##### Supplied data
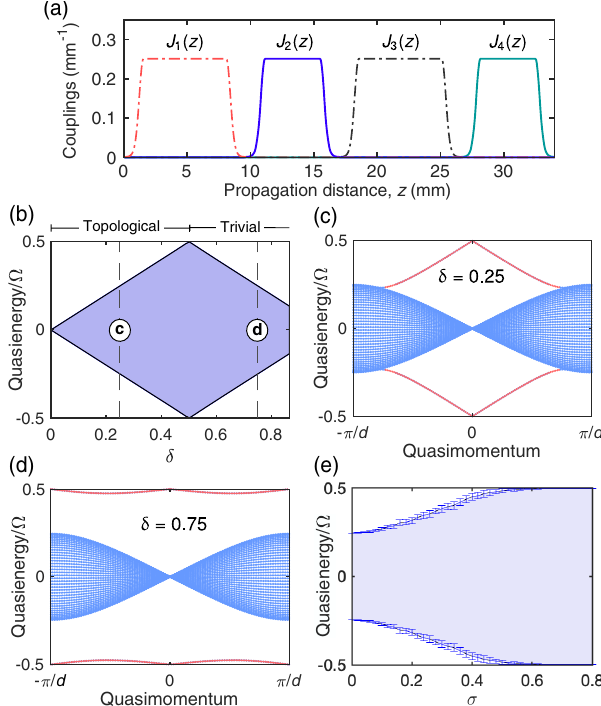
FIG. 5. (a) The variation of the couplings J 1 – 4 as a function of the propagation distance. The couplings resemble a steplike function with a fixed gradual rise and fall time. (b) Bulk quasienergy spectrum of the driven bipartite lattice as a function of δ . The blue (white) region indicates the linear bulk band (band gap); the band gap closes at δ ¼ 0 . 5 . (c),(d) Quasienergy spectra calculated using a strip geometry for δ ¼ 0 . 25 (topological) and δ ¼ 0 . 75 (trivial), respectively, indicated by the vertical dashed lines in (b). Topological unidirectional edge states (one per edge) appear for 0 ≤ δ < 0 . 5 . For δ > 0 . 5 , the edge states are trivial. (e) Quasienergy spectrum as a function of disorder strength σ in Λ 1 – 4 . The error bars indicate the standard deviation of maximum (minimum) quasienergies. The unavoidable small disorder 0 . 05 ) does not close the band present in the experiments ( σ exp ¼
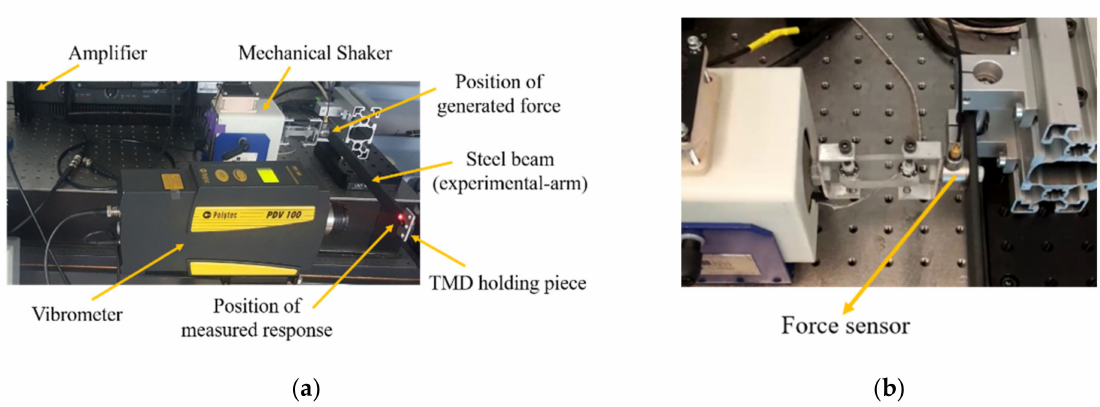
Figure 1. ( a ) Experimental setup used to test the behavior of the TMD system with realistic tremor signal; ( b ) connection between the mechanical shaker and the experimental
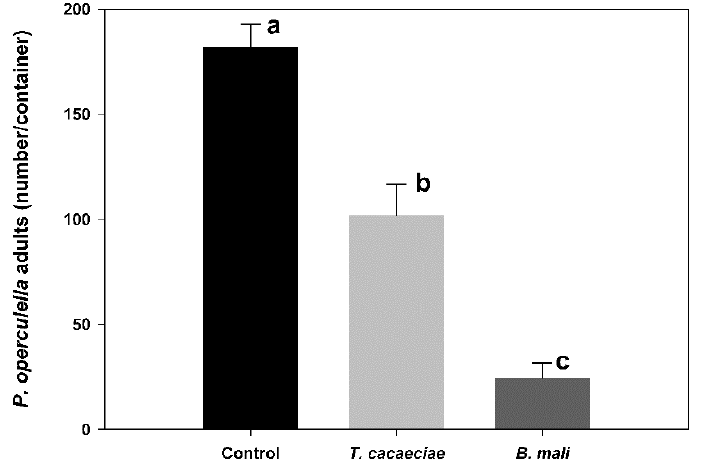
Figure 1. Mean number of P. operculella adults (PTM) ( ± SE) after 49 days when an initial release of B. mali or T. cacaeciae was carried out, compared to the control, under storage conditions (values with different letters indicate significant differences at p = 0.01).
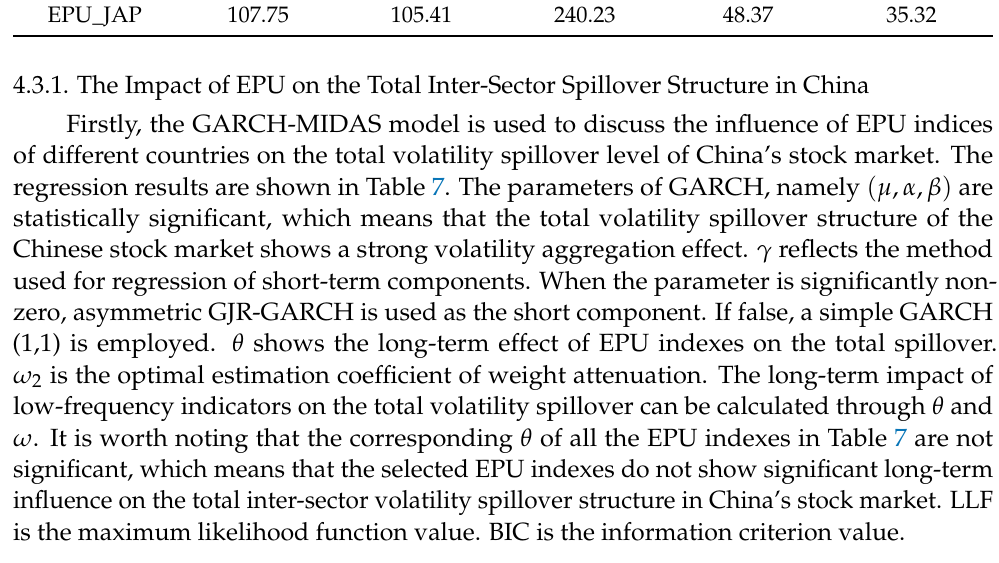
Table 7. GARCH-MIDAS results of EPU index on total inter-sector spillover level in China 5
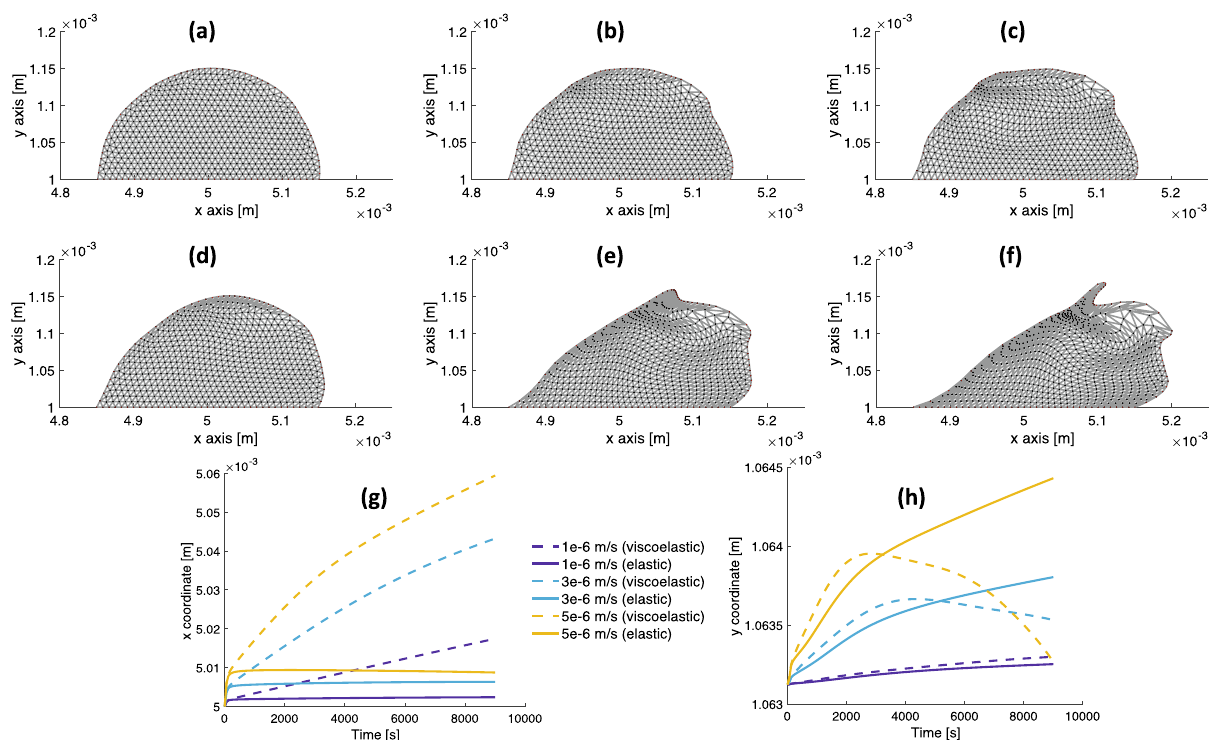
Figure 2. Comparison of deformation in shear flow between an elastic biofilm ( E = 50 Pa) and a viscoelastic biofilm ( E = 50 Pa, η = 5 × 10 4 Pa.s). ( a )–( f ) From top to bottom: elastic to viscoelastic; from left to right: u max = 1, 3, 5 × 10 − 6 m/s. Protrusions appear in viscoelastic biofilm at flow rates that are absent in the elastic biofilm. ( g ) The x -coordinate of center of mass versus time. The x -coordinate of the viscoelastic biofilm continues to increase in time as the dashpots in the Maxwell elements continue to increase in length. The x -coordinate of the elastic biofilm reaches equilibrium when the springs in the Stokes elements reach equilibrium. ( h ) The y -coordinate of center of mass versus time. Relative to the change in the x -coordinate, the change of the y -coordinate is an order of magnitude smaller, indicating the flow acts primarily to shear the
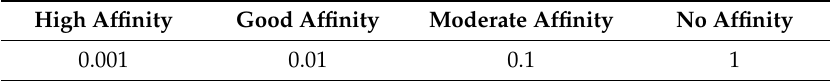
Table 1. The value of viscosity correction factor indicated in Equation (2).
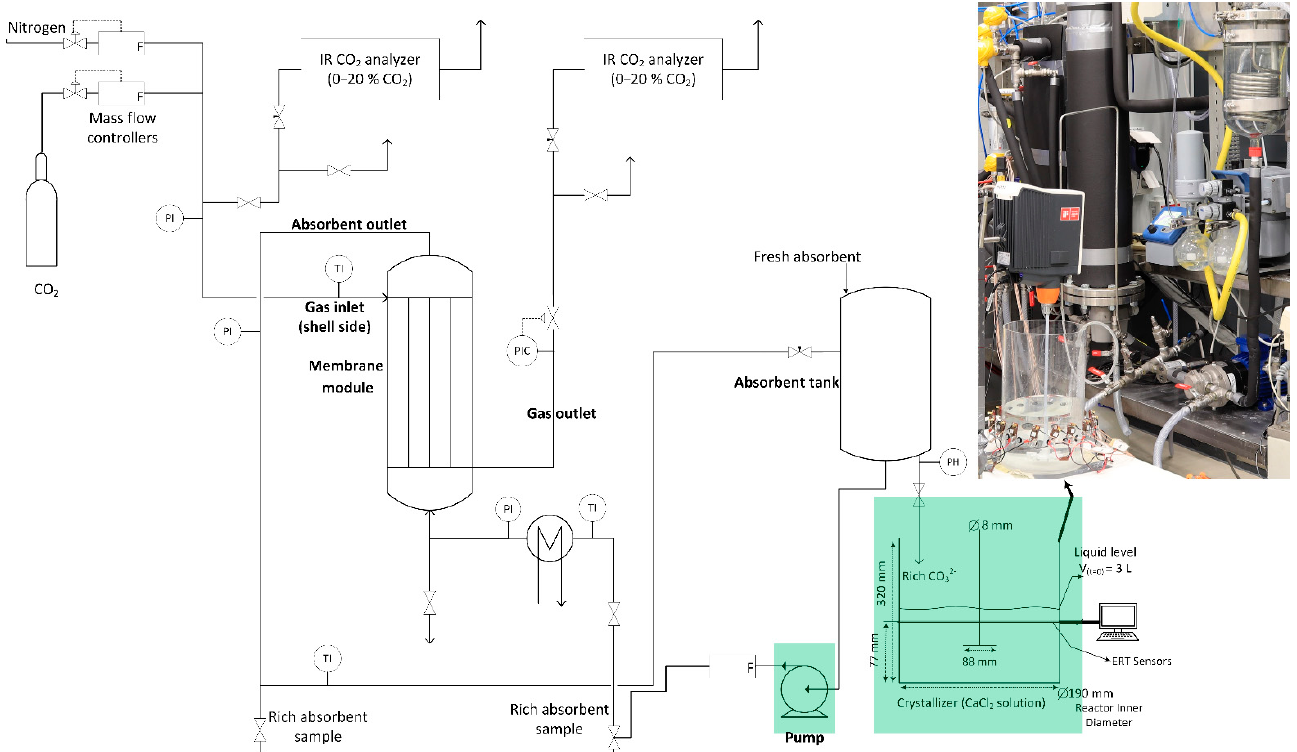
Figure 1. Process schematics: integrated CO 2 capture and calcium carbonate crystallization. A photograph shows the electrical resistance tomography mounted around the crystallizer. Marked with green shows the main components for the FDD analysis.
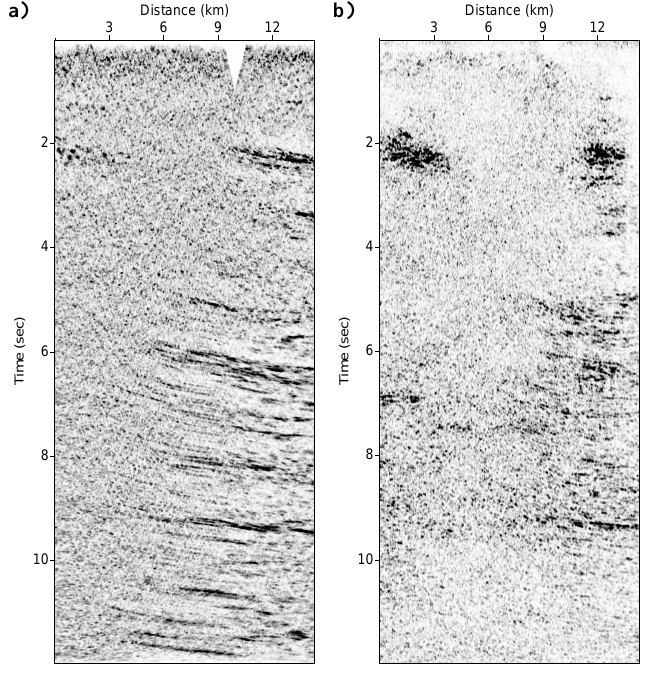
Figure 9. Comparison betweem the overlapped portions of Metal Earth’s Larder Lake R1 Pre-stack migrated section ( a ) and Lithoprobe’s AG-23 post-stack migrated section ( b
##########
Your copy should consist only of the lines from the line holding "Table 7. GARCH-MIDAS" through the final line of the listing above, both included, with all pictures omitted.

Table 7. GARCH-MIDAS results of EPU index on total inter-sector spillover level in China 5
Figure 2. Comparison of deformation in shear flow between an elastic biofilm ( E = 50 Pa) and a viscoelastic biofilm ( E = 50 Pa, η = 5 × 10 4 Pa.s). ( a )–( f ) From top to bottom: elastic to viscoelastic; from left to right: u max = 1, 3, 5 × 10 − 6 m/s. Protrusions appear in viscoelastic biofilm at flow rates that are absent in the elastic biofilm. ( g ) The x -coordinate of center of mass versus time. The x -coordinate of the viscoelastic biofilm continues to increase in time as the dashpots in the Maxwell elements continue to increase in length. The x -coordinate of the elastic biofilm reaches equilibrium when the springs in the Stokes elements reach equilibrium. ( h ) The y -coordinate of center of mass versus time. Relative to the change in the x -coordinate, the change of the y -coordinate is an order of magnitude smaller, indicating the flow acts primarily to shear the
Table 1. The value of viscosity correction factor indicated in Equation (2).
Figure 1. Process schematics: integrated CO 2 capture and calcium carbonate crystallization. A photograph shows the electrical resistance tomography mounted around the crystallizer. Marked with green shows the main components for the FDD analysis.
Figure 9. Comparison betweem the overlapped portions of Metal Earth’s Larder Lake R1 Pre-stack migrated section ( a ) and Lithoprobe’s AG-23 post-stack migrated section ( b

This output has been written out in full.